In light of this Biblical evidence, my questions to someone who would advocate referring to Christians as “sinners” would be:
– Do you think it is *essential* for Christians to see themselves as sinners? If it’s so essential, why did Jesus, Peter, Jude, and all the apostles recorded in Acts never call them that? Why did Paul only (possibly) refer to himself as a sinner, never any of his readers? Did the Lord and the inspired apostles really so thoroughly ignore such an important doctrine? One that you, over and above their ignorance or dullness of speech, have brought to light? Does the Word not really make us “thoroughly equipped for every good work” (2 Tim 3:16-17), until it’s supplemented by your additions?
– Do you, instead, think that it is not *essential* for Christians to see themselves as sinners, but *helpful*? If so, why would it be more helpful than simply explaining the above Biblical truths about a Christian’s relationship to sin? The term “sinner” is subject to misinterpretation leading to excessive guilt, but those truths, when well explained, are not subject to misinterpretation. So, then, isn’t it the explanation of the truths the helpful part? And didn’t the apostles find it most helpful to explain the truths, and found no helpfulness in ever referring to Christians as sinners?

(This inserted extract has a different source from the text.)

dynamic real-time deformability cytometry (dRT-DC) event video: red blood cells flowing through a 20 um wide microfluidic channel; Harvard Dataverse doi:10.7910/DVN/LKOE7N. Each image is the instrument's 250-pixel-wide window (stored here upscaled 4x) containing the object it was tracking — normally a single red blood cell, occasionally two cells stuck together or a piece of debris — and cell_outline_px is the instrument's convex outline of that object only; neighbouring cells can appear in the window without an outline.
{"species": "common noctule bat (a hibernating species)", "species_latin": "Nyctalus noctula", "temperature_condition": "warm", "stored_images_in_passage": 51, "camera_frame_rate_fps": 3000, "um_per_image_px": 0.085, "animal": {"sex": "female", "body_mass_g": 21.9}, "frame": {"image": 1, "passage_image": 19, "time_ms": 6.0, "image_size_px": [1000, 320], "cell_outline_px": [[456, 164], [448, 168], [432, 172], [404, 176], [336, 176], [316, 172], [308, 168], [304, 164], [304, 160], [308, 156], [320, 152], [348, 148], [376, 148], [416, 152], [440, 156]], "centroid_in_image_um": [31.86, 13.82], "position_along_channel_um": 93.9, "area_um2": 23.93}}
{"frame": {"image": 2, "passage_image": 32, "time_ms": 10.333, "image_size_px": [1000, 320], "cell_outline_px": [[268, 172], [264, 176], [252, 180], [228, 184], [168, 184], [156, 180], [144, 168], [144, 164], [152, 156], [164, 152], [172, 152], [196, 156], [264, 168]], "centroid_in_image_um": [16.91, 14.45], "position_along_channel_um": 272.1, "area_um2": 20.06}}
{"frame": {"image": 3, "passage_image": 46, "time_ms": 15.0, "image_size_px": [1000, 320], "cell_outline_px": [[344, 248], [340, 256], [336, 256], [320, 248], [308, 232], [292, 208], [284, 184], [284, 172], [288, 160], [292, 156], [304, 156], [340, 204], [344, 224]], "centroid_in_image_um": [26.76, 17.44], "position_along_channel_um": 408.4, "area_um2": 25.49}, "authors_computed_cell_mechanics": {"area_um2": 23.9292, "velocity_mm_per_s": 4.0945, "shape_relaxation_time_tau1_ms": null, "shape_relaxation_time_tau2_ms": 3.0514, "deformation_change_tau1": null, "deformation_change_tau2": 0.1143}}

– Do you, instead, think that it’s not necessarily *helpful*, but at least *permissible* for Christians to see themselves as sinners? If so, would you be willing to permit others to teach the essential truths about Christians and sin, *without* referring to Christians as sinners? And would you be willing to entertain discussions about the negative effects that self-identifying as a sinner could have?

Therefore, I’d say there is a strong Biblical argument to say that a Christian should not see himself as a sinner. Incidentally, most of the points so far in the book I’m reading work whether or not you use the label “sinner” – the emphasis seems to be focusing on the common truths I described above. If that’s the case, let’s focus on those, and leave our zealotry about extra-Biblical terminology aside.

Incidentally, the argument could be raised that this is analogous to the extra-Biblical term “Trinity.” I’d argue that it’s not analogous. The term “Trinity” was coined to defend clear Biblical assertions of the nature and relationship of persons in the Godhead, against heretical denials of these Biblical assertions. But there is nothing heretical about the person who affirms all the above Biblical truths about Christians and sin yet does not use the term “sinner.” Also, the word “Trinity” does not appear in the Bible, but began being used later, whereas the term “sinner” *does* appear in the Bible, but not in reference to Christians. The term “sinner” already has an inspired meaning, so we do not have the authority to change the way it is used.